C'est pourquoi, en effet, il faut complètement revoir le modèle actuel de la bioéthique. Je ne crois pas qu'elle puisse, dans sa forme actuelle, répondre à tout cela : aussi bien courir au devant des propositions techno-scientifiques que répondre à la demande démocratique des populations. Les conventions de citoyens me paraissent vraiment l'outil idéal, au lieu de ces machines très lourdes que sont les États généraux de la bioéthique et leurs conférences de citoyens. Il serait bien plus simple d'organiser des conventions de citoyens, procédures dans lesquelles les individus n'ont pas d'intérêt particulier et sont complètement informés. L'expérience mondiale le prouve dans un tas de domaines, malgré des carences procédurales que nous avons voulu compenser à la Fondation Sciences Citoyennes, en inventant les conventions de citoyens, dont je vous parlais tout à l'heure : celles-ci sont des conférences de citoyens rationalisées, selon des règles et un protocole qui n'existent pas actuellement. De telles procédures permettraient d'y voir clair.
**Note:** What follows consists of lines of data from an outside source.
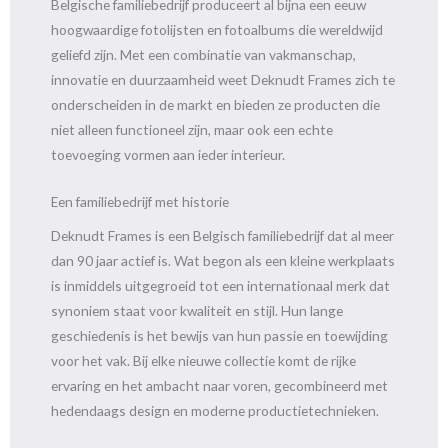
Belgische familiebedrijf produceert al bijna een eeuw
hoogwaardige fotolijsten en fotoalbums die wereldwijd
geliefd zijn. Met een combinatie van vakmanschap,
innovatie en duurzaamheid weet Deknudt Frames zich te
onderscheiden in de markt en bieden ze producten die
niet alleen functioneel zijn, maar ook een echte
toevoeging vormen aan ieder interieur.
Een familiebedrijf met historie
Deknudt Frames is een Belgisch familiebedrijf dat al meer
dan 90 jaar actief is. Wat begon als een kleine werkplaats
is inmiddels uitgegroeid tot een internationaal merk dat
synoniem staat voor kwaliteit en stijl. Hun lange
geschiedenis is het bewijs van hun passie en toewijding
voor het vak. Bij elke nieuwe collectie komt de rijke
ervaring en het ambacht naar voren, gecombineerd met
hedendaags design en moderne productietechnieken.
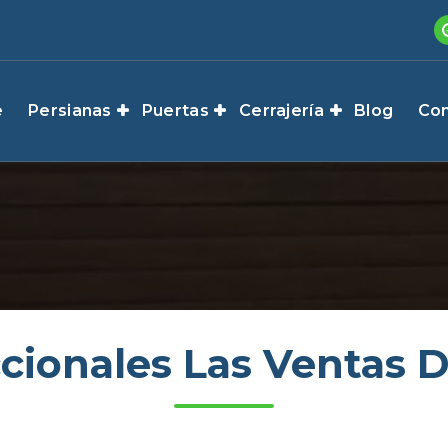
e
Persianas
Puertas
Cerrajería
Blog
Con
ccionales Las Ventas 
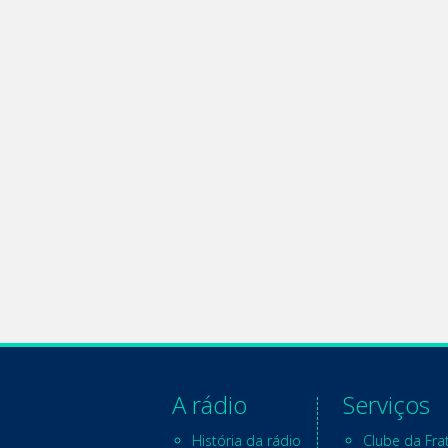
A rádio
Serviços
História da rádio
Clube da Fra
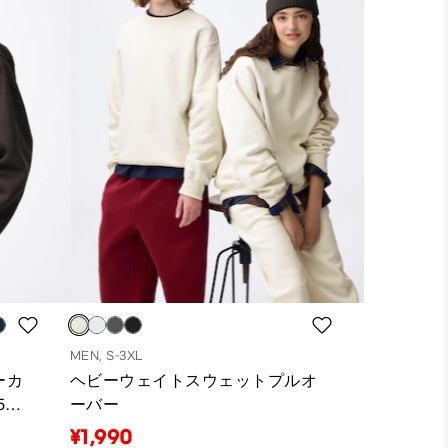
MEN, S-3XL
ーカ
ヘビーウェイトスウェットプルオ
5年
ーバー
¥1,990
Vous me direz qu'il y a toujours un risque : si quinze ou vingt personnes tirées au sort nous disent d'autoriser l'insémination post mortem, qu'est-ce que cela vaut par rapport à l'ensemble de la population ? Mais ce n'est pas tant l'effectif qui compte que les conditions dans lesquelles se forge l'avis des citoyens. Or elles sont vraiment différentes de celles qui existent actuellement, aussi bien dans les référendums et les sondages qu'à l'intérieur du débat public, où beaucoup de gens vont pour exprimer un point de vue qui leur est personnel et dont ils peuvent être bénéficiaires.
Au-delà de la bioéthique et des techno-sciences, j'imagine, d'un point de vue politique, que dans la démocratie à venir, on aura recours fréquemment à des conférences ou à des conventions de citoyens multiples sur le même sujet, simultanément, avec des experts variés. Il y aurait un comité de pilotage différent pour chacune de ces conventions, des citoyens différents et des experts différents. Elles se tiendraient simultanément pour qu'aucune n'influence le résultat des autres.
Une fois venu le moment de rédiger les avis, il conviendrait de considérer comme bon ce qui serait commun à toutes les résolutions des citoyens. Il y aura sûrement des points sur lesquels ils auront des divergences ; mais quand ils auront répondu exactement la même chose aux questions posées, pour moi, cela aurait quasiment force de loi. Évidemment, il faudra passer par le Parlement. Les parlementaires seraient obligés de justifier toute opposition à ce type de résolution complètement démocratique et de prendre devant l'avenir une responsabilité qu'actuellement ils ne prennent pas vraiment, parce qu'ils reçoivent des informations qui ne sont pas forcément exactes ou complètes.